Dawn crouched beneath the tree. "What will happen when I cross the gate?" Her voice was low and very strained. The thin line of light that marked the laser gate seemed to pulse like a living thing.

"They'll come after you. Go, go now. I'll push the button on three. One, two, three!"

She shot out of the bush, the needles tearing at her shirt and hair. One, two, three strides, and she hit the pool of bright light cast by the spotlights. Four, five, six more strides and she passed the gate. The night swallowed her and she ran. Her eyes took a minute to adjust to the darkness. Her foot caught in a root and she fell, tumbling head over heels. She lay in a heap, panting, frightened, ears straining towards the development. All she heard was her brother's high voice. "One hundred! Ready or not, here I come!"

She sprang to her feet and looked uphill. Five hundred meters of sand and tree trunks, a maze of sawdust and branches, then the tree line, and freedom.
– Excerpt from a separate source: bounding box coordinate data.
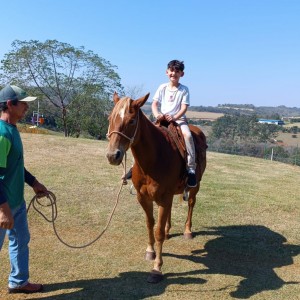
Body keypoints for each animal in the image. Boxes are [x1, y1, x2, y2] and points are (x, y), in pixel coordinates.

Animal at [105, 92, 206, 282]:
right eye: (110, 118)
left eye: (131, 121)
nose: (112, 155)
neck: (153, 158)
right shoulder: (143, 197)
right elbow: (149, 224)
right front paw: (150, 251)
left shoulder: (163, 198)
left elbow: (157, 230)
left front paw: (157, 268)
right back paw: (168, 231)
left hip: (195, 186)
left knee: (191, 204)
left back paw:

A sob caught in her throat. She ran in a zigzag, pushing through the brush, getting tangled, falling, then suddenly standing stock-still, listening. Down below, in the development, the children were calling her name. "Dawn! Dawn! Come out now!" She drew a gasping breath and turned again towards the trees. Her brothers would hunt her. They would come after her now.

Fear lent speed to her trembling legs. She struggled up the hill, conscious now of the shouts and eager whines coming from below. Her brothers had been changed back, and now they ran on four legs, their yellow eyes gleaming, lips drawn back from sharp white teeth.

Dawn topped the ridge and stared, a low moan of hopelessness coming from her throat. A new fence had been built. The tall trees seemed to mock her now, towering over the new, silver fence. She ran up to it and seized it in her hands. As she touched it, she started to change. Her hands shrank, grew harder, black and pointed. She pitched forward and stood on four legs. Her neck lengthened, her ears grew, and a tail twitched then lifted in fear. She was a deer. With a bound she left the ground behind her and launched herself at the fence. It hit her on the chest and she fell backwards, tumbling into a tangle of brush.

Panicked, she thrashed, struggled, then managed to escape. She ran alongside the fence, looking for a hole, a weak spot, an opening. Three wolves topped the rise and spotted her. Their howls reached a crescendo. The deer spun around and dashed at the fence. At the last minute, she saw a space where the fence had yet to be fastened to a post. She pushed her head into the hole and leapt through. The wolves' jaws snapped on empty air. The deer vanished into the dark forest.

In the development flashlights flickered as parents gathered their children. They stood in the circles of lamplight and stared with pale moon faces at the forest. Then in tight groups, they made their way to their cement-block houses, sat at plastic tables, and ate their dinners in silence. In his guardhouse, Mr. Jennings sat alone. He crumpled an evergreen needle in his hand, and the scent made him smile into the empty night.